OpenStack has pretty much vanquished Eucalyptus, CloudStack, and a few other open source alternatives from the corporate datacenter, and it is giving VMware’s vCloud/vRealize a run for the money and has even compelled VMware to launch its own OpenStack distribution, VMware Integrated OpenStack. When Microsoft brings its Azure Stack out at the end of this year for building private clouds based on Windows Server and tools ported over from its Azure public cloud, OpenStack will be the main competition Azure Stack will face.

While there is no question that OpenStack is growing in popularity and is increasingly being used in production settings to orchestrate compute, network, and storage for virtualized servers and sometimes for bare metal and containers, one of the big gripes about OpenStack is that it takes a team of experts to stand up the software and maintain it. OpenStack has come a long way in terms of usability in the past several years, and the project contributors have been more concerned with this than with scalability or feature additions with the most recent releases. For instance, with the “Mitaka” release that came out last month, the big news is that the core features of OpenStack now have the same command line interface. But for some companies, these steps are not bold enough. They want something that turns OpenStack into something more like an appliance and that is as easy to use as VMware’s ESXi hypervisor and vSphere management tools were and is not anywhere near as complex as the vRealize (formerly vCloud) tools that turn virtualized servers into more malleable and automated cloudy infrastructure.

In essence, says Ariel Maislos, co-founder and CEO at Stratoscale, what companies want is the experience of Amazon Web Services in their own datacenters – or the closest approximation they can get since Amazon does not sell its stack for companies to literally buy. To that end, Stratoscale has spent more than three years building its own OpenStack variant, called Symphony, that wraps around OpenStack and simplifies it while at the same time running it atop homegrown hyperconverged block storage that runs on the same nodes as the virtualized server slices.

“The big challenge is that OpenStack is a technology, it is not a product,” Maislos tells The Next Platform. “It is a big promise, but the code is fundamentally broken. It has some nuggets of gold in it, and whatever we could take that worked, we took and in some areas we have done wholesale replacement. We think OpenStack today is about interoperability and APIs as opposed to taking the code and creating a distro from the open source with no value add.”

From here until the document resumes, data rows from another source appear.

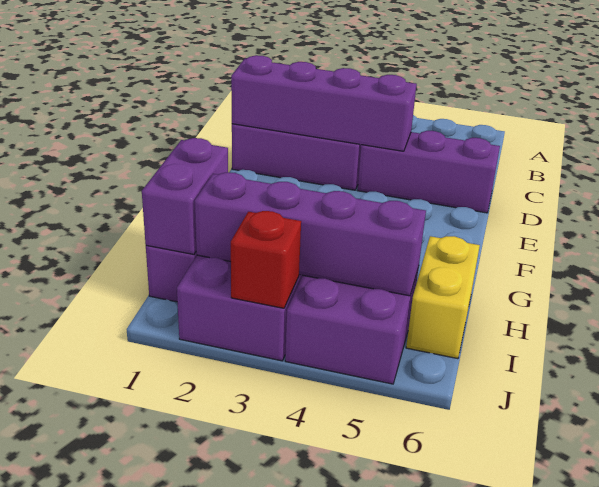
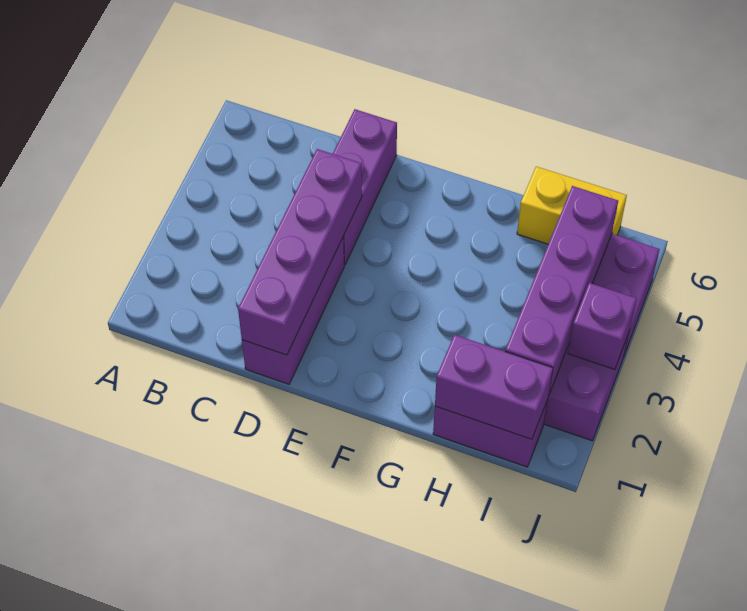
red brick J3 level 2 -> purple brick J3 level 2

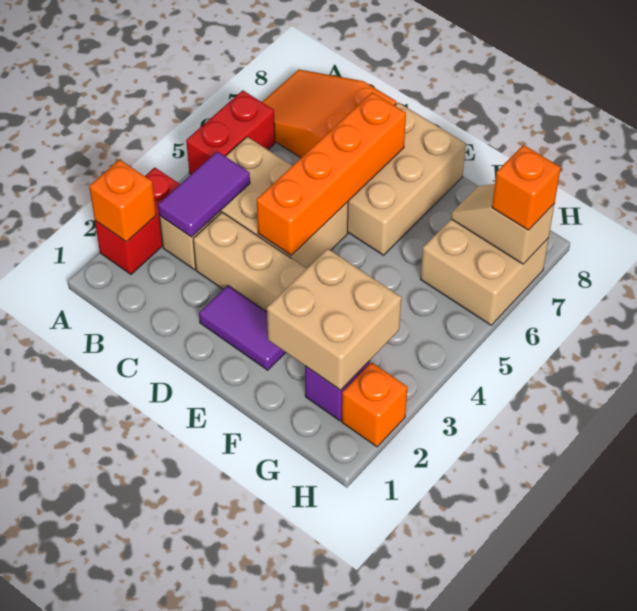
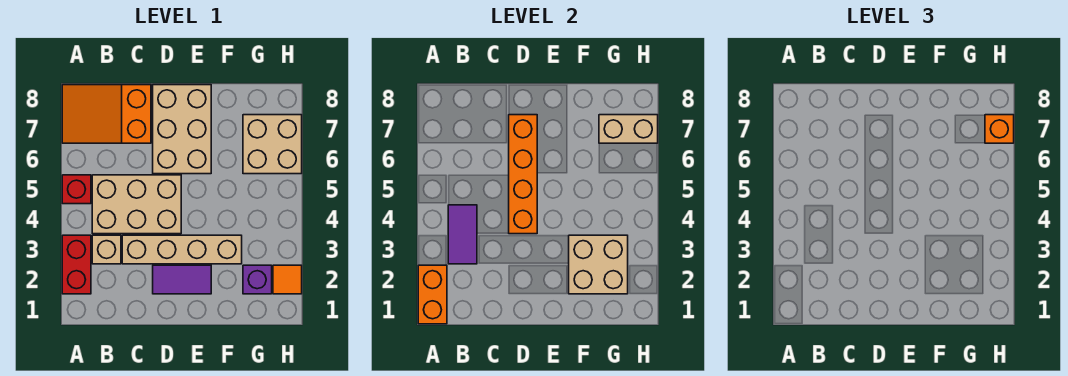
orange brick A2 level 2 -> orange brick A1:A2 level 2
red brick A5:A6 level 1 -> red brick A5 level 1
tan slope G7:H7 level 2 top H -> tan brick G7:H7 level 2
orange brick H2 level 1 -> orange tile H2 level 1

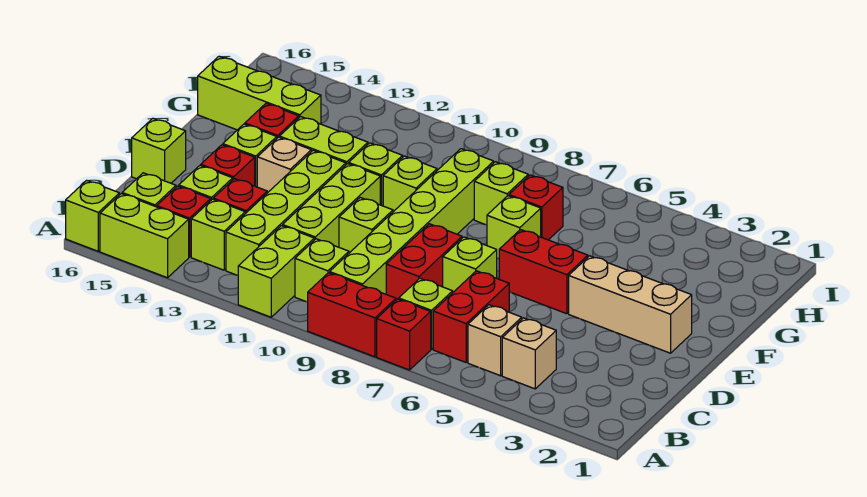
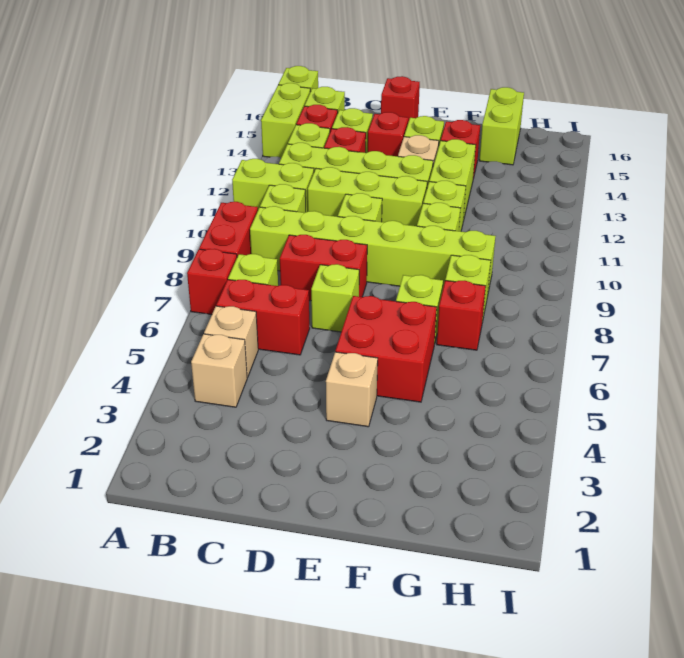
lime brick D16 level 1 -> red brick D16 level 1
tan brick E2:E4 level 1 -> tan brick E4 level 1
red brick E5:E6 level 1 -> red brick E5:F6 level 1
lime brick G14:G16 level 1 -> lime brick G15:G16 level 1

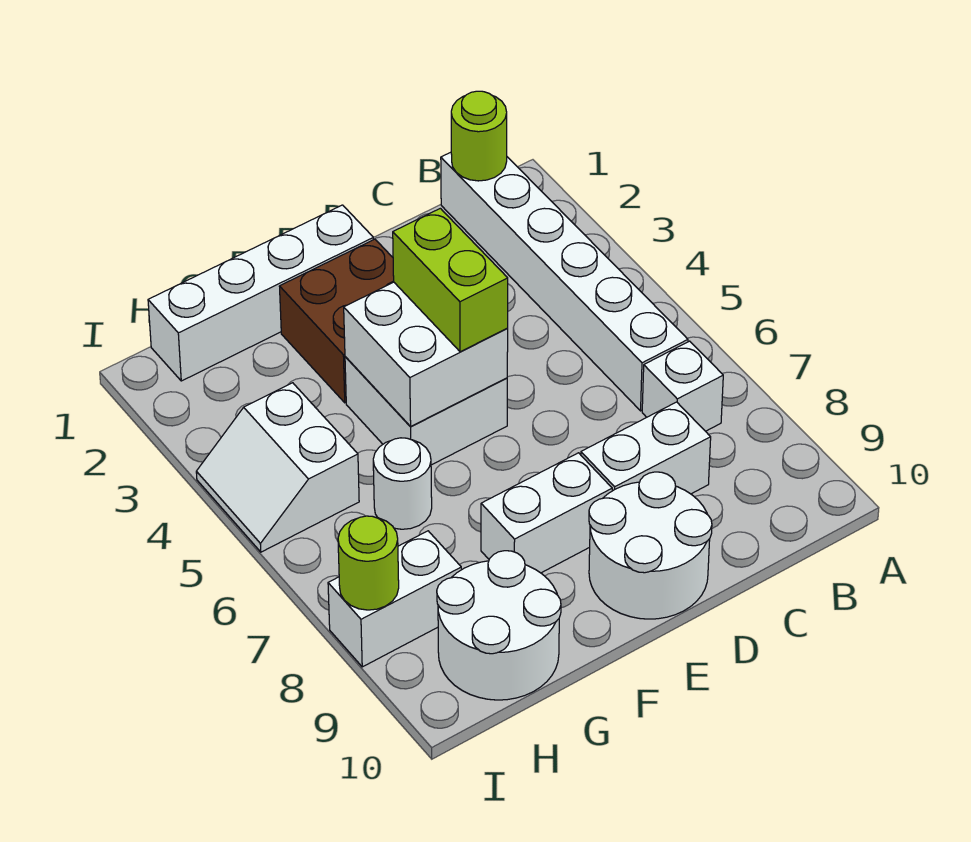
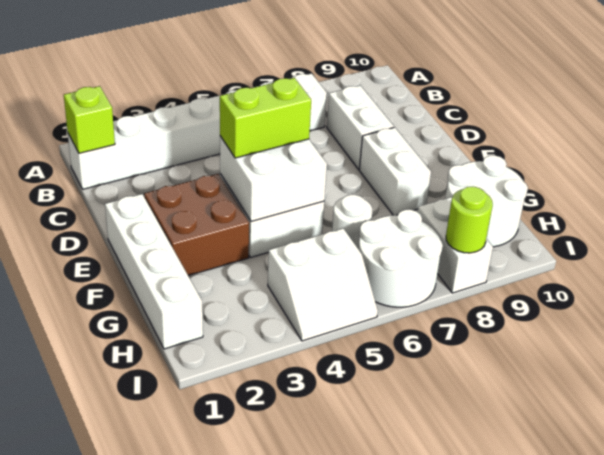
lime round brick B1 level 2 -> lime brick B1 level 2
white round brick D9:E10 level 1 -> white round brick H6:I7 level 1

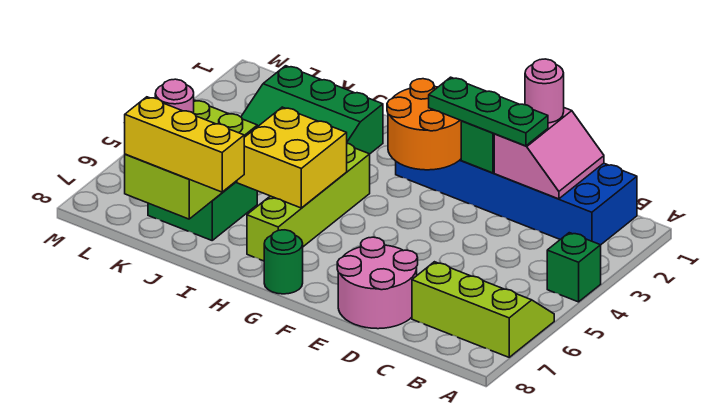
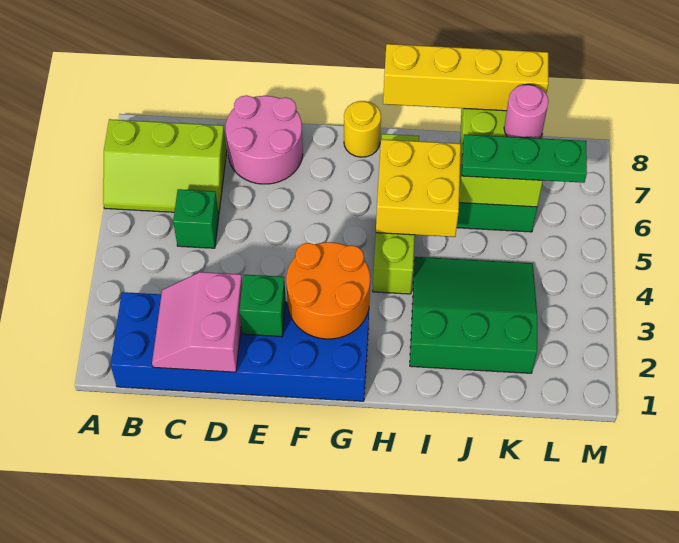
green brick A4 level 1 -> green brick C5 level 1
pink round brick D1 level 3 -> none
green plate D2:F2 level 3 -> green plate J6:L6 level 3
green round brick G8 level 1 -> yellow round brick G8 level 1
yellow brick I8:K8 level 3 -> yellow brick H8:K8 level 3

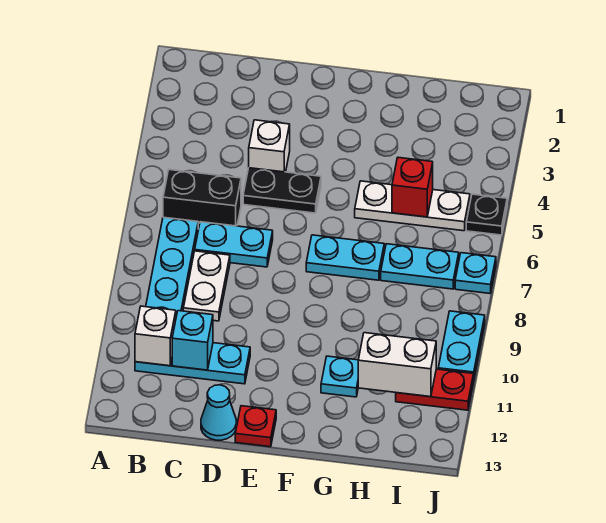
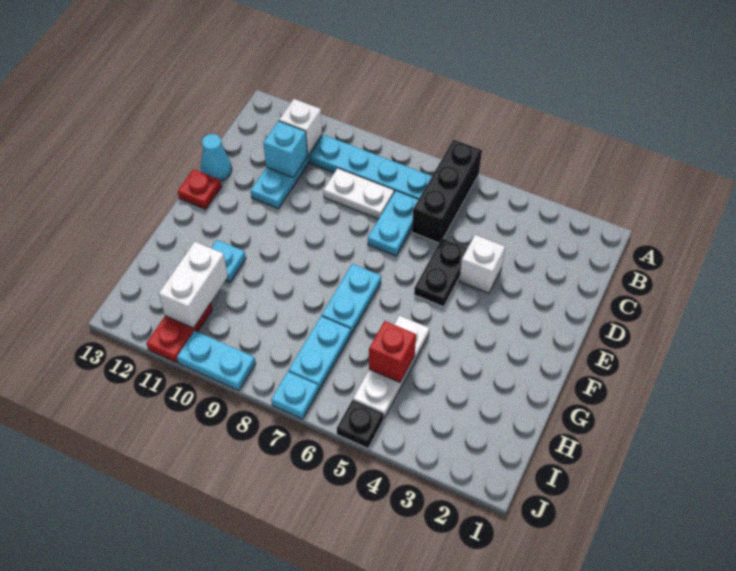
black brick B6:C6 level 1 -> black brick A6:C6 level 1

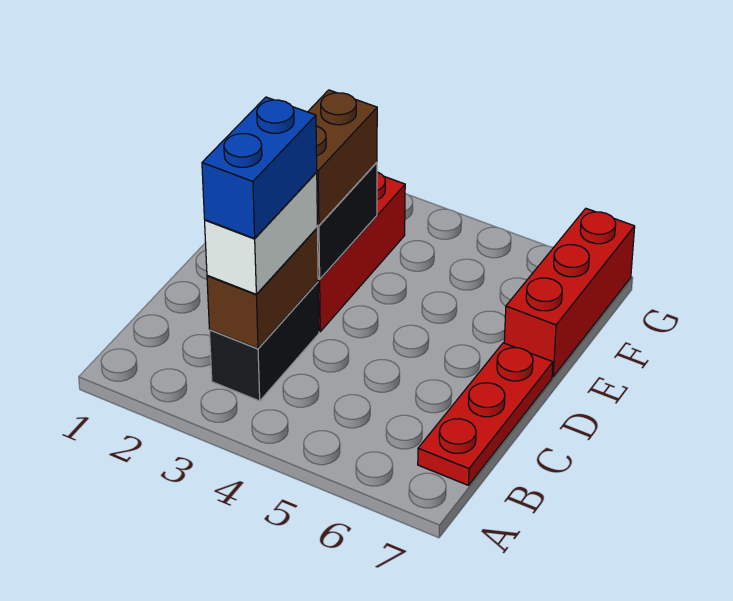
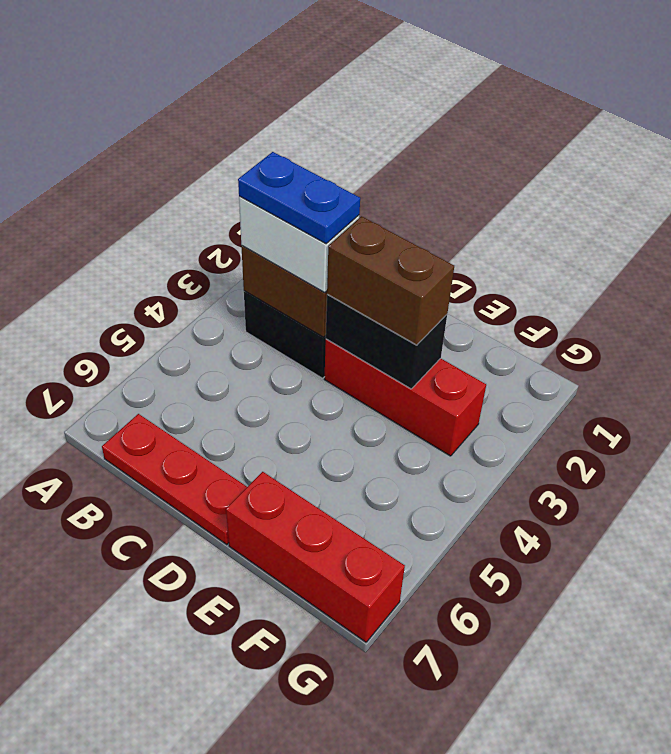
blue brick B3:C3 level 4 -> blue plate B3:C3 level 4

The Symphony stack runs on standard Xeon-based servers from the popular vendors, and unlike appliances sold for hyperconverged storage, it can run on popular machines. All that Symphony requires is a system with at least one “Sandy Bridge” Xeon E5 processor with at least six cores on it, 32 GB of main memory, one 256 GB flash drive, and at least two disk drives. Server nodes have to be linked by 10 Gb/sec or faster Ethernet links. A base Symphony cluster needs at least three nodes for data replication, which can be set at one, two, or three copies of the datasets that are replicated across the underlying homegrown distributed block storage that Stratoscale has invented. (This storage layer does not have a name, according to Maislos.)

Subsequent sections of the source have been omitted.